As I was cleaning the printmaking studio I work at last night, there was a water bottle that was left on a table so I emptied it and went to recycle it, but there was no recycling bin in the room so what did I do I threw it in the garbage.. opps But I know many people do the very same thing. I like to say that if there was a recycling bin in the room I would have recycled it, but thats a simple excuse. And the fact is there was a recycling bin right out the door of the room.

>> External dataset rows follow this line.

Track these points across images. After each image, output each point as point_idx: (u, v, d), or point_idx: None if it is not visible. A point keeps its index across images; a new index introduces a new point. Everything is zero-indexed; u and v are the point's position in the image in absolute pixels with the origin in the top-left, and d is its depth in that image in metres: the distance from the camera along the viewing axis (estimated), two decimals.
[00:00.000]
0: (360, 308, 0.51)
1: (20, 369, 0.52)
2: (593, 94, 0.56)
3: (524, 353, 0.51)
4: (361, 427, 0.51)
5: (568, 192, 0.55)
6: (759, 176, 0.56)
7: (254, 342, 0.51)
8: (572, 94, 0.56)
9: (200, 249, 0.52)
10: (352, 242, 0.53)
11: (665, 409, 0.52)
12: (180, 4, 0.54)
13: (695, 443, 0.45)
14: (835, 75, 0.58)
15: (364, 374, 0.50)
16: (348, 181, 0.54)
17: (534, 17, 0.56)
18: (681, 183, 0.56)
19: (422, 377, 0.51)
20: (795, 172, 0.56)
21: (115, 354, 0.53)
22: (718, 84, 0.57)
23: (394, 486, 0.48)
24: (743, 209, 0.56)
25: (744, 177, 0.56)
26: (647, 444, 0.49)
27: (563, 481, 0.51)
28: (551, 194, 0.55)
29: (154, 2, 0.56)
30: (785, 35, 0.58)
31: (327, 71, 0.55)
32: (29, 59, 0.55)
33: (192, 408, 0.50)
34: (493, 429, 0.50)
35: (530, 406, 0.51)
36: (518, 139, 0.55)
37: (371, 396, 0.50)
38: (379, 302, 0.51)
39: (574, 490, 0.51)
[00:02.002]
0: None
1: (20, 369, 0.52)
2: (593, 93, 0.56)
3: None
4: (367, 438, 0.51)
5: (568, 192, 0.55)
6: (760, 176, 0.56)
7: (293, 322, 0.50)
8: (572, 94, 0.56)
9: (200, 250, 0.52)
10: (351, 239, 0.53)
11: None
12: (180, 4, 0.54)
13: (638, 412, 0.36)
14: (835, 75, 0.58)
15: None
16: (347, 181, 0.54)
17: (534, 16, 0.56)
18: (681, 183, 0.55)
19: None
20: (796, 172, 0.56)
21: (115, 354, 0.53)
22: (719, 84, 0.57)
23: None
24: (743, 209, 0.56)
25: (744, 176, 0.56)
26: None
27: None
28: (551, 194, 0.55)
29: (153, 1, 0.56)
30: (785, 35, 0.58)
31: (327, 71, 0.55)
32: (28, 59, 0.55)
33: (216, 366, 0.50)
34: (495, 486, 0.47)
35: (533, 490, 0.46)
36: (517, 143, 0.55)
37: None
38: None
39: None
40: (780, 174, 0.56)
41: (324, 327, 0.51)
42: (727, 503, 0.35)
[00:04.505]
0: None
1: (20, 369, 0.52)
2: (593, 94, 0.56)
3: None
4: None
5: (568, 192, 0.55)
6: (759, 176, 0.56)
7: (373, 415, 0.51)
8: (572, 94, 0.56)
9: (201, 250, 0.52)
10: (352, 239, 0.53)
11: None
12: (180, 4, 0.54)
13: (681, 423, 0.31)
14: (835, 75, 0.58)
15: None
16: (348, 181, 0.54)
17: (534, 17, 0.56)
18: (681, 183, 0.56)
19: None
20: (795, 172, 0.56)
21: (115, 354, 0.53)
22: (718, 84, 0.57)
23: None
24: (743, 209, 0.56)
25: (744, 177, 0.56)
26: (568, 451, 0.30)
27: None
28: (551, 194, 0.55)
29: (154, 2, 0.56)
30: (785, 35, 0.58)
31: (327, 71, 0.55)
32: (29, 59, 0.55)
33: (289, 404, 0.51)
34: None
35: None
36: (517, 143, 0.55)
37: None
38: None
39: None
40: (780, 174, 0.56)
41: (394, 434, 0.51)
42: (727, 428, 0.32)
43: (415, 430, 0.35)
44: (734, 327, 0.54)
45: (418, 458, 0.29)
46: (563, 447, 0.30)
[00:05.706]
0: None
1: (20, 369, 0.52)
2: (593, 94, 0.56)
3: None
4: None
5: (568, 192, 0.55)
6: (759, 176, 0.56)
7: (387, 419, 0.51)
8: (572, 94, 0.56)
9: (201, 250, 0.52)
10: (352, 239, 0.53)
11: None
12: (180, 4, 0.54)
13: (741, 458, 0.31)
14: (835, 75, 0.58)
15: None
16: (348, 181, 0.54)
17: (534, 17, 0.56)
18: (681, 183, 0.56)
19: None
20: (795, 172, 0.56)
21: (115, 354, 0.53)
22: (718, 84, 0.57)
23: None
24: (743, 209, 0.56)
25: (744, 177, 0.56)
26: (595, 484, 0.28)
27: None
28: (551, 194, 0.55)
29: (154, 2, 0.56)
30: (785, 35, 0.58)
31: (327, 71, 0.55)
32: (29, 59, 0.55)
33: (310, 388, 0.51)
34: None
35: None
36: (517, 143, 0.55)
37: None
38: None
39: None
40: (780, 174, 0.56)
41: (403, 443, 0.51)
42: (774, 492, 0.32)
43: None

So why do people not recycle?

  1. recycling is “inconvenient”: This is most likely the main reason people do not recycle, but is probably the weakest argument. We are just being lazy.
  2. no space to recycle
  3. what is in it for me: We can’t see the benefits of recycling.
  4. recycling doesn’t make a great difference, so whats the point?
  5. it just to hard: “I have to have everything separated and go to certain facilities to recycle certain products”
  6. who cares
  7. I will recycle next time… yah right
  8. does recycling really save money. Buying a brita filter water bottle, you still need to buy expensive filters all the time
  9. someone goes through the garbage and pulls out the recycling: nope thats a poor myth

BUT

there are many reasons we should

  1. recycling saves energy: it save energy because the manufacturer doesn’t have to make something new
  2. helps to reduce the changing landscape from landfills: we are running out of space for landfills therefore we need to find ways of recycling
  3. recycling is good for the economy: recycled goods use less material, saves money, and materials
  4. protects the wildlife and our resources: if we don’t recycle the waste it could end up in oceans or other animal habitats which ultimately destroy their habitats
  5. would help aid our climate problems: reduces greenhouse gases
  6. limits pollution
  7. creates jobs
  8. increases new demand for recyclable products
RECYCLE

RECYCLE

We need to start making space to recycle and make it a number one priority . We are constantly making up excuses for why we can’t when really the answers are pretty simple. If there isn’t a spot for you to recycle in our everyday life, then but in bin in there. Be proactive. We may not see the need to recycle right away, but it will help in the long run and for future generations. As seen perviously in the Mobro 4000, we are running out of room to store our waste therefore we must recycle.